• _EXERCISE_:
Every entry that appears below is to be output exactly.

_ _ _

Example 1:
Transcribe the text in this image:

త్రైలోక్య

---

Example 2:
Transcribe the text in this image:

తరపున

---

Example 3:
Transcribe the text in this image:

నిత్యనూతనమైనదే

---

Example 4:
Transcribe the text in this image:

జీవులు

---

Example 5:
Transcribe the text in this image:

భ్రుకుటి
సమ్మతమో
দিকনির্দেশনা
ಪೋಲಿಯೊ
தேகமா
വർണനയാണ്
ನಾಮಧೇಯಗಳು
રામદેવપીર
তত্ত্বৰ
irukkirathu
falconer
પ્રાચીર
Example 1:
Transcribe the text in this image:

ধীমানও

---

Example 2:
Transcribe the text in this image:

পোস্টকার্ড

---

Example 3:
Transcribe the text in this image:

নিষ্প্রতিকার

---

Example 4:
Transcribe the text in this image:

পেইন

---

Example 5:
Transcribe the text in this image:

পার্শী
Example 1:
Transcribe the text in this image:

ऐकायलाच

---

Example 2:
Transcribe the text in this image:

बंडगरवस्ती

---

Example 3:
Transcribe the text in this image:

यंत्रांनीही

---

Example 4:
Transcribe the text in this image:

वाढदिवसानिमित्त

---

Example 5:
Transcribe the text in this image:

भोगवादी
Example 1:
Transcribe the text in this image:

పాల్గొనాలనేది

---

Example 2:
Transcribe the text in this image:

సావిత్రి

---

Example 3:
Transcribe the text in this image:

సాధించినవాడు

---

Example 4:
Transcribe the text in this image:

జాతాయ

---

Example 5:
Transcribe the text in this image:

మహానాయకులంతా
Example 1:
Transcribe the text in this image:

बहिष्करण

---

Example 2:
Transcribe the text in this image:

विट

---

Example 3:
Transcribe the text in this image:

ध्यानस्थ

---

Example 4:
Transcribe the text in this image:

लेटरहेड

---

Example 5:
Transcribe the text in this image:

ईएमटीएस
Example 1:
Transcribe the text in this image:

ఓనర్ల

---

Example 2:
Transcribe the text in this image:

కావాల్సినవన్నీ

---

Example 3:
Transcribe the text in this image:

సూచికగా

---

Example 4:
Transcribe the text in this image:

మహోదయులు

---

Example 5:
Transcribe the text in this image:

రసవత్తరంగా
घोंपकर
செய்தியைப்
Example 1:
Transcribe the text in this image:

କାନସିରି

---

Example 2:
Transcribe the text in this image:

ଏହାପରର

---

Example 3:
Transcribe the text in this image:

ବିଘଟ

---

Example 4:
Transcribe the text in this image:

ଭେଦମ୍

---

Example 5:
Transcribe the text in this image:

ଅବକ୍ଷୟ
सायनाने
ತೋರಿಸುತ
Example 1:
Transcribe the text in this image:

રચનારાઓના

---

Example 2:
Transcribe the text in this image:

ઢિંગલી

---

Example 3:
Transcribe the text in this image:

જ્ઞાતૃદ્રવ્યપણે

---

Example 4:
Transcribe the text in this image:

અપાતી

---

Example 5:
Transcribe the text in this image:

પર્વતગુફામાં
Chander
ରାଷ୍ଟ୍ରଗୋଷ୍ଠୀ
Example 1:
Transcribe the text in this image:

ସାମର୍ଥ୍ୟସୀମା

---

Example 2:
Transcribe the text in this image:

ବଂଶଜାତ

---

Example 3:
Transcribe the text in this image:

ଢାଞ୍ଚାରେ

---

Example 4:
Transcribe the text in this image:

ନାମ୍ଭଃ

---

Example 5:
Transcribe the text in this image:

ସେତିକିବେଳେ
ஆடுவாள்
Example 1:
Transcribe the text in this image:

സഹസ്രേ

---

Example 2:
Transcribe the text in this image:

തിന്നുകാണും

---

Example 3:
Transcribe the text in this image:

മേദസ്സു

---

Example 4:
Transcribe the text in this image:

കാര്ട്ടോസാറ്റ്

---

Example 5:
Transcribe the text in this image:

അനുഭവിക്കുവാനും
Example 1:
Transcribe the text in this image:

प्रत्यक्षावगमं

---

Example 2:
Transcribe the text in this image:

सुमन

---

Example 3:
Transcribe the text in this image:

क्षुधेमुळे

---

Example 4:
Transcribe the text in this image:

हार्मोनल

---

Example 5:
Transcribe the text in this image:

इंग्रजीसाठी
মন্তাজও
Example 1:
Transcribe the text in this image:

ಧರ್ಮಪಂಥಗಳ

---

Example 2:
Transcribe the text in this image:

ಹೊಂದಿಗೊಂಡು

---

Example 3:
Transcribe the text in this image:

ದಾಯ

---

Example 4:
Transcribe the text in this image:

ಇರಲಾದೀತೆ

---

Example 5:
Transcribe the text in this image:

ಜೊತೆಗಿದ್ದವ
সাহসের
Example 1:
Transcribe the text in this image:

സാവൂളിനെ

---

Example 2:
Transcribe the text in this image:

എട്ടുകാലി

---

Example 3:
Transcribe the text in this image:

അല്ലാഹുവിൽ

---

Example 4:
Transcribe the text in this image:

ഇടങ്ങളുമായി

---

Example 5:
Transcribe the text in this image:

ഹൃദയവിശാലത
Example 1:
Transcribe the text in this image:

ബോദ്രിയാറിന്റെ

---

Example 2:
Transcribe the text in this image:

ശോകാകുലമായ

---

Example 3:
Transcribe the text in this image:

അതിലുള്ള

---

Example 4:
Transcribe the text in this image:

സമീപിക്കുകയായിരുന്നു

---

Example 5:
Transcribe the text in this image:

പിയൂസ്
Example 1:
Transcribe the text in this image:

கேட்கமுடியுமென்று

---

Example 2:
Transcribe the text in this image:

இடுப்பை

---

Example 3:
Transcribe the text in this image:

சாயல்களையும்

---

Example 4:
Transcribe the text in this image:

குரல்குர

_ _ _

• _RESPONSE AREA_:
Example 1:
Transcribe the text in this image:

త్రైలోక్య

---

Example 2:
Transcribe the text in this image:

తరపున

---

Example 3:
Transcribe the text in this image:

నిత్యనూతనమైనదే

---

Example 4:
Transcribe the text in this image:

జీవులు

---

Example 5:
Transcribe the text in this image:

భ్రుకుటి
సమ్మతమో
দিকনির্দেশনা
ಪೋಲಿಯೊ
தேகமா
വർണനയാണ്
ನಾಮಧೇಯಗಳು
રામદેવપીર
তত্ত্বৰ
irukkirathu
falconer
પ્રાચીર
Example 1:
Transcribe the text in this image:

ধীমানও

---

Example 2:
Transcribe the text in this image:

পোস্টকার্ড

---

Example 3:
Transcribe the text in this image:

নিষ্প্রতিকার

---

Example 4:
Transcribe the text in this image:

পেইন

---

Example 5:
Transcribe the text in this image:

পার্শী
Example 1:
Transcribe the text in this image:

ऐकायलाच

---

Example 2:
Transcribe the text in this image:

बंडगरवस्ती

---

Example 3:
Transcribe the text in this image:

यंत्रांनीही

---

Example 4:
Transcribe the text in this image:

वाढदिवसानिमित्त

---

Example 5:
Transcribe the text in this image:

भोगवादी
Example 1:
Transcribe the text in this image:

పాల్గొనాలనేది

---

Example 2:
Transcribe the text in this image:

సావిత్రి

---

Example 3:
Transcribe the text in this image:

సాధించినవాడు

---

Example 4:
Transcribe the text in this image:

జాతాయ

---

Example 5:
Transcribe the text in this image:

మహానాయకులంతా
Example 1:
Transcribe the text in this image:

बहिष्करण

---

Example 2:
Transcribe the text in this image:

विट

---

Example 3:
Transcribe the text in this image:

ध्यानस्थ

---

Example 4:
Transcribe the text in this image:

लेटरहेड

---

Example 5:
Transcribe the text in this image:

ईएमटीएस
Example 1:
Transcribe the text in this image:

ఓనర్ల

---

Example 2:
Transcribe the text in this image:

కావాల్సినవన్నీ

---

Example 3:
Transcribe the text in this image:

సూచికగా

---

Example 4:
Transcribe the text in this image:

మహోదయులు

---

Example 5:
Transcribe the text in this image:

రసవత్తరంగా
घोंपकर
செய்தியைப்
Example 1:
Transcribe the text in this image:

କାନସିରି

---

Example 2:
Transcribe the text in this image:

ଏହାପରର

---

Example 3:
Transcribe the text in this image:

ବିଘଟ

---

Example 4:
Transcribe the text in this image:

ଭେଦମ୍

---

Example 5:
Transcribe the text in this image:

ଅବକ୍ଷୟ
सायनाने
ತೋರಿಸುತ
Example 1:
Transcribe the text in this image:

રચનારાઓના

---

Example 2:
Transcribe the text in this image:

ઢિંગલી

---

Example 3:
Transcribe the text in this image:

જ્ઞાતૃદ્રવ્યપણે

---

Example 4:
Transcribe the text in this image:

અપાતી

---

Example 5:
Transcribe the text in this image:

પર્વતગુફામાં
Chander
ରାଷ୍ଟ୍ରଗୋଷ୍ଠୀ
Example 1:
Transcribe the text in this image:

ସାମର୍ଥ୍ୟସୀମା

---

Example 2:
Transcribe the text in this image:

ବଂଶଜାତ

---

Example 3:
Transcribe the text in this image:

ଢାଞ୍ଚାରେ

---

Example 4:
Transcribe the text in this image:

ନାମ୍ଭଃ

---

Example 5:
Transcribe the text in this image:

ସେତିକିବେଳେ
ஆடுவாள்
Example 1:
Transcribe the text in this image:

സഹസ്രേ

---

Example 2:
Transcribe the text in this image:

തിന്നുകാണും

---

Example 3:
Transcribe the text in this image:

മേദസ്സു

---

Example 4:
Transcribe the text in this image:

കാര്ട്ടോസാറ്റ്

---

Example 5:
Transcribe the text in this image:

അനുഭവിക്കുവാനും
Example 1:
Transcribe the text in this image:

प्रत्यक्षावगमं

---

Example 2:
Transcribe the text in this image:

सुमन

---

Example 3:
Transcribe the text in this image:

क्षुधेमुळे

---

Example 4:
Transcribe the text in this image:

हार्मोनल

---

Example 5:
Transcribe the text in this image:

इंग्रजीसाठी
মন্তাজও
Example 1:
Transcribe the text in this image:

ಧರ್ಮಪಂಥಗಳ

---

Example 2:
Transcribe the text in this image:

ಹೊಂದಿಗೊಂಡು

---

Example 3:
Transcribe the text in this image:

ದಾಯ

---

Example 4:
Transcribe the text in this image:

ಇರಲಾದೀತೆ

---

Example 5:
Transcribe the text in this image:

ಜೊತೆಗಿದ್ದವ
সাহসের
Example 1:
Transcribe the text in this image:

സാവൂളിനെ

---

Example 2:
Transcribe the text in this image:

എട്ടുകാലി

---

Example 3:
Transcribe the text in this image:

അല്ലാഹുവിൽ

---

Example 4:
Transcribe the text in this image:

ഇടങ്ങളുമായി

---

Example 5:
Transcribe the text in this image:

ഹൃദയവിശാലത
Example 1:
Transcribe the text in this image:

ബോദ്രിയാറിന്റെ

---

Example 2:
Transcribe the text in this image:

ശോകാകുലമായ

---

Example 3:
Transcribe the text in this image:

അതിലുള്ള

---

Example 4:
Transcribe the text in this image:

സമീപിക്കുകയായിരുന്നു

---

Example 5:
Transcribe the text in this image:

പിയൂസ്
Example 1:
Transcribe the text in this image:

கேட்கமுடியுமென்று

---

Example 2:
Transcribe the text in this image:

இடுப்பை

---

Example 3:
Transcribe the text in this image:

சாயல்களையும்

---

Example 4:
Transcribe the text in this image:

குரல்குர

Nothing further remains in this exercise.